Germany without its stalwart former leader Angela Merkel faces a number of huge challenges – not least the threat of Russia invading Ukraine.
While Germany wants to provide leadership within the European Union, its diplomatic stance over Russia is at odds with many other countries within NATO.
The episode, subtitled ‘What Germany’s new government means for the UK, Europe and Russia’, follows a political shift following the departure of Chancellor Angela Merkel last year after 16 years in charge, after the defeat of her Christian Democratic Party.
Dr Turner said the immediate priority for new Social Democrat Chancellor Olaf Scholz was “undoubtedly the crisis in Ukraine and the positioning of large numbers of Russian troops on Ukraine’s border, and the real worry that Russia will invade”.
He said Germany wants the issue addressed, “but is doing so in a way that is really very cautious and is disappointing to many of Germany’s allies”. Dr Turner, who is also co-director of the Aston Centre for Europe, said Germany’s “very different approach” was reflective of its history with Russia.
He explained: “There is a strong sense that Germany owes a significant debt, has a particular responsibility towards Russia for the losses incurred in World War One and, particularly, in World War Two.
“The perception is that German troops once again firing at Russian soldiers would be a tremendous failure. Germany also places a strong emphasis on diplomacy as a way of engaging in foreign relations rather than hard military interventions.”
There were also “economic angles”, he added, with Germany needing Russian energy at a time when it was committed to phasing out coal and nuclear power.
Dr Turner, whose fascination with Germany began when he cycled through the country as a teenager, said a “carrot and stick” balance was dividing the country, with 68 per cent of west Germans but only 34 per cent of east Germans last year supporting EU sanctions against Russia.
This reflected “really big disparities” more than 30 years after German reunification, with 60 per cent of east Germans feeling they are treated as second class citizens.
Dr Turner said post-Merkel Germany faced big challenges including handling Covid-19, large parts of German infrastructure “really crumbling” with a big backlog of investment needed, and a pledge to move faster towards net zero emissions. But he added that UK-German relations in the wake of Brexit were not on the list of big things.
“Good relations between the UK and Germany will depend on the nature of the UK’s relations with the European Union,” he said. “If the UK is at loggerheads with the European Union, in particular if there was a worsening of the situation in relation to the Northern Ireland protocol, then relations with Germany would get worse.”

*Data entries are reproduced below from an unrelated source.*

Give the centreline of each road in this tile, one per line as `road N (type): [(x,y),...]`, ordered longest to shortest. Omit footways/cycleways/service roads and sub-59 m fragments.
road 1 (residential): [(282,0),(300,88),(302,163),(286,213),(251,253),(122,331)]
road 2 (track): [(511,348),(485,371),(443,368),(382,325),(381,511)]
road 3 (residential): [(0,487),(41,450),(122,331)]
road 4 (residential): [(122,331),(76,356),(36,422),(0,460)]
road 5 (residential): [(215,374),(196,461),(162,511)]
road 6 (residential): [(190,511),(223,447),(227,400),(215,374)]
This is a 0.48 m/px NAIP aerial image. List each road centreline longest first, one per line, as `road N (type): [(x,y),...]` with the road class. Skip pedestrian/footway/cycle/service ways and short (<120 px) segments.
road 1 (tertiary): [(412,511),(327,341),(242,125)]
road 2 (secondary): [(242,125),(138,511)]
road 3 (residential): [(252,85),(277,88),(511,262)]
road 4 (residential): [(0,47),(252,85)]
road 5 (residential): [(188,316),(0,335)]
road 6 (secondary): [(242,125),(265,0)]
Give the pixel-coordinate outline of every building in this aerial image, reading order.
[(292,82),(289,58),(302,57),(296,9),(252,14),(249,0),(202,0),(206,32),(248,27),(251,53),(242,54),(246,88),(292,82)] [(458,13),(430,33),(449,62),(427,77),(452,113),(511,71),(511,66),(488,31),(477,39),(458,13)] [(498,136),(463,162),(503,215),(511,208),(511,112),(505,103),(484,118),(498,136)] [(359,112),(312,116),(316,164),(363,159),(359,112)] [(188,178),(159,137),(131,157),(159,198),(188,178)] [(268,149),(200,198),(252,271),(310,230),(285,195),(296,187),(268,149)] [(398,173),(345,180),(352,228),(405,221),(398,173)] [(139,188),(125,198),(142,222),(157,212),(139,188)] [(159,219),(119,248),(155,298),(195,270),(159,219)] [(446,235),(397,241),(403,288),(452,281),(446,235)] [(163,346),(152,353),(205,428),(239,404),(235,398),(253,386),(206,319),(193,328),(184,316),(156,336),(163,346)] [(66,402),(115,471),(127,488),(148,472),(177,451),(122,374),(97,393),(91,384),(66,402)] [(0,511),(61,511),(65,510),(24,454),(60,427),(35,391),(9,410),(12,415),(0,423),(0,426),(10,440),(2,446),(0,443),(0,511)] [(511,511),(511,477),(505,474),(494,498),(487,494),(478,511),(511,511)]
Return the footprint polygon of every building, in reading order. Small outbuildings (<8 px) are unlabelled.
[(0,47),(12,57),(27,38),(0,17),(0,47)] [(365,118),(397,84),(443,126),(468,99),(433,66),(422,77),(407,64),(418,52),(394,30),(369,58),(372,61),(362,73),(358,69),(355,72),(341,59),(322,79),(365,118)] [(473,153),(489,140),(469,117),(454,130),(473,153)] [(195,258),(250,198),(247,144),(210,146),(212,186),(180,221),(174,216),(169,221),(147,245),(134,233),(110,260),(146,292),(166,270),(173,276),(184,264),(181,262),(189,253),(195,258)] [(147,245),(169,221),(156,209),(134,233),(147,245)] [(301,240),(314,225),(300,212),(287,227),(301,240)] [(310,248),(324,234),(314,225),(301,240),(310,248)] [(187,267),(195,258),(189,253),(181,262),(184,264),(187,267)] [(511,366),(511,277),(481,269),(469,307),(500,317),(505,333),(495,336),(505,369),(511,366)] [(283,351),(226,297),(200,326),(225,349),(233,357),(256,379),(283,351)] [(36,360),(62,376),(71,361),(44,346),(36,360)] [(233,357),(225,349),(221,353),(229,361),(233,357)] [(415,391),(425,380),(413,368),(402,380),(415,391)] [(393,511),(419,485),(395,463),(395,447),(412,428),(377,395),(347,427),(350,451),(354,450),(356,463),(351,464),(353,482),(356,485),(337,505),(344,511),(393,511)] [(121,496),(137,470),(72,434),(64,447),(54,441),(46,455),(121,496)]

But Dr Turner said there was “huge affection” for the UK in Germany. “Germans are willing to disentangle the UK from Brexit and to say ‘we want to move on and don’t think badly of you’. I really want to see bridge-building between the two countries over the coming years.”
Dr Turner said Germany remained “nervous” of the advance of the far right, especially if numbers of refugees coming to Germany were to grow. He said Angela Merkel would be remembered for Germany’s “humane response” to the 2015 refugee crisis, but others were “much more critical” over her policy.
This, he added, led to German society becoming divided and the far right gaining ground. But Dr Turner acknowledged Mrs Merkel as a “remarkable leader who really broke the mould” as the first woman Chancellor and first from the east.
In contrast, her successor is seen as a “steady hand on the tiller” as he heads a “traffic light coalition” of Social Democrats, Greens and Liberals.